(DATASET RECORDS Opens)

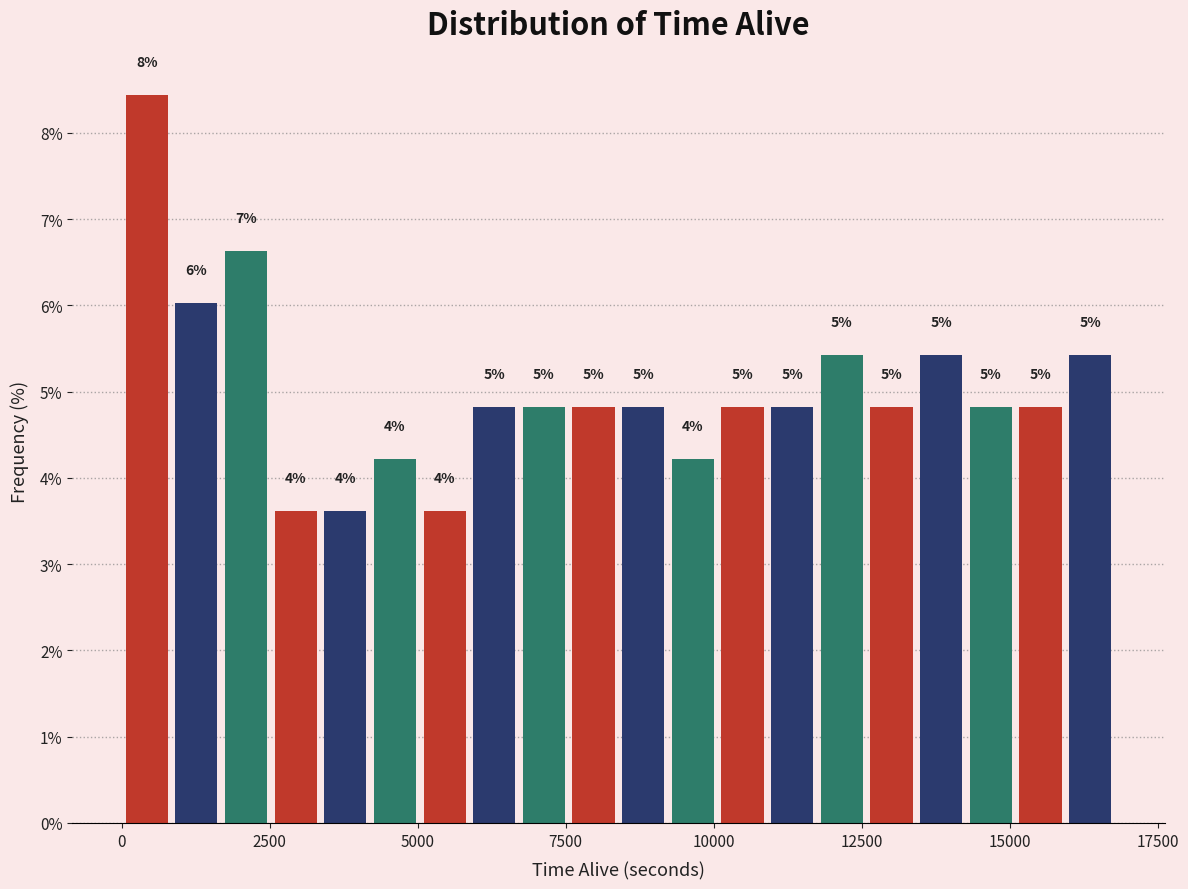

Read against the x-axis, roughly where is the centre of the tallest bar?

500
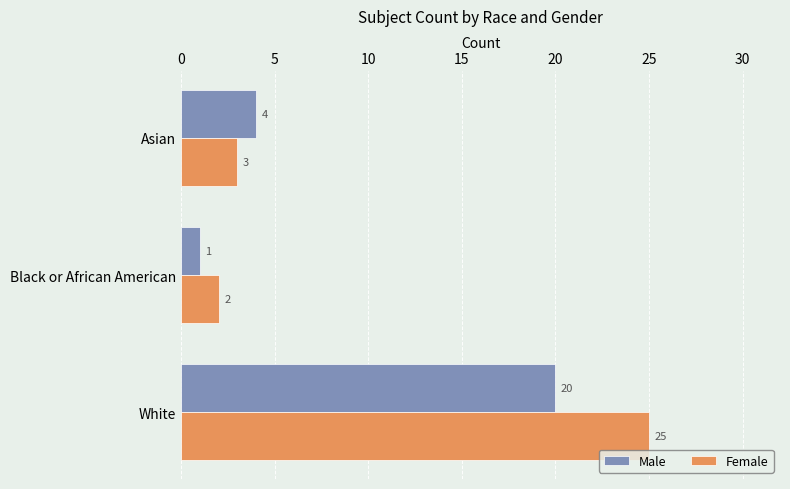

Which series changed the most between White and Black or African American?

Female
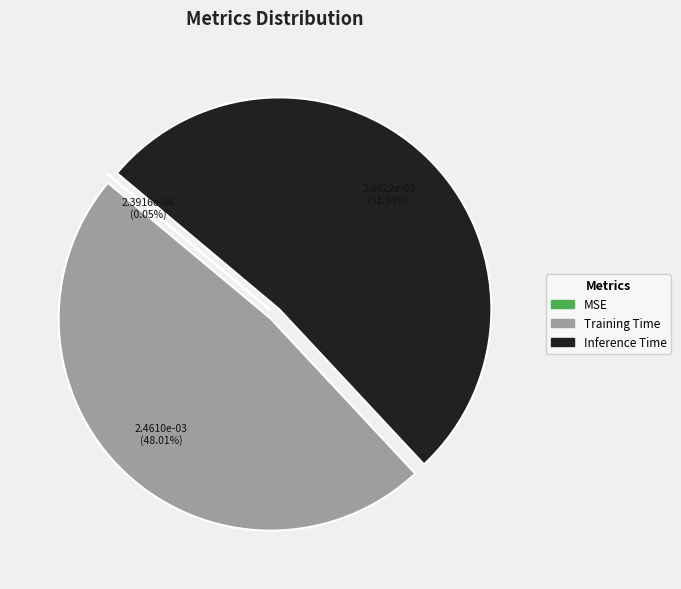

True or false: Inference Time accounts for 52% of the total.

True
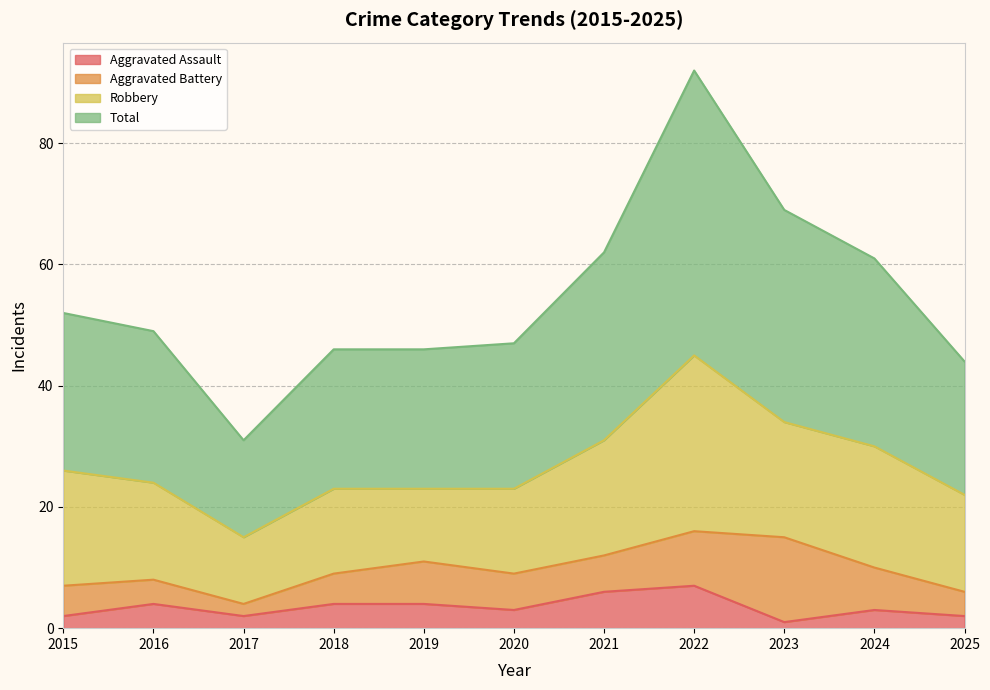

True or false: Aggravated Assault has a value of 1 at 2015.

False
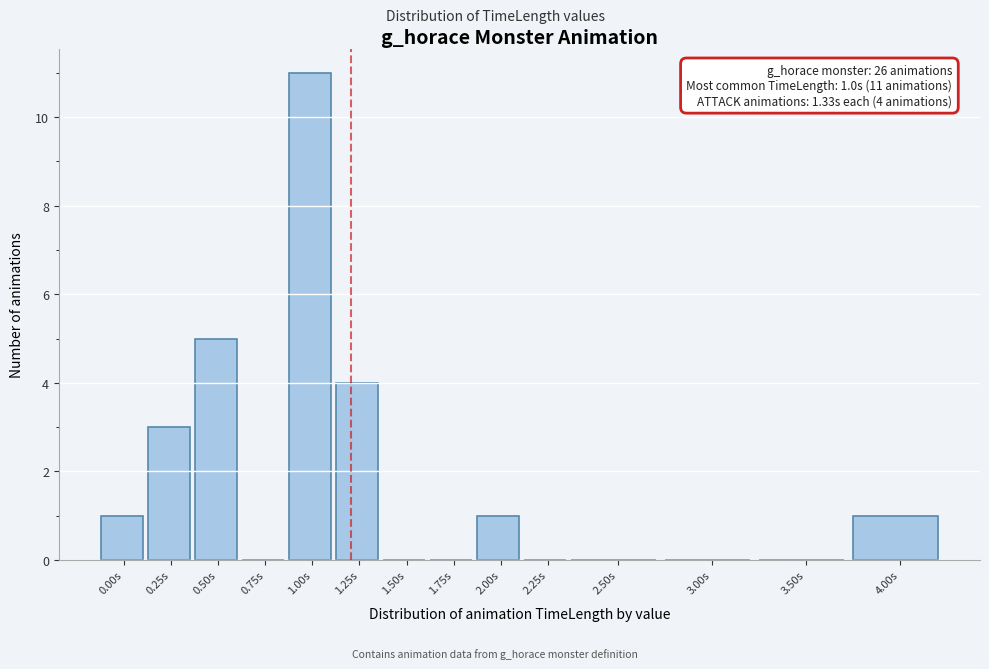

Reading left to right, what are all the values shown in this chart?

0.00s=1	0.25s=3	0.50s=5	0.75s=0	1.00s=11	1.25s=4	1.50s=0	1.75s=0	2.00s=1	2.25s=0	2.50s=0	3.00s=0	3.50s=0	4.00s=1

(DATASET RECORDS Closes)

> _GOAL OF THE EXERCISE_:
Rewrite the records with "x-axis" changed to "horizontal axis" and everything else kept the same. Leave out the pictures.

> _RESPONSE BELOW_:
Read against the horizontal axis, roughly where is the centre of the tallest bar?

500

Which series changed the most between White and Black or African American?

Female

True or false: Inference Time accounts for 52% of the total.

True

True or false: Aggravated Assault has a value of 1 at 2015.

False

Reading left to right, what are all the values shown in this chart?

0.00s=1	0.25s=3	0.50s=5	0.75s=0	1.00s=11	1.25s=4	1.50s=0	1.75s=0	2.00s=1	2.25s=0	2.50s=0	3.00s=0	3.50s=0	4.00s=1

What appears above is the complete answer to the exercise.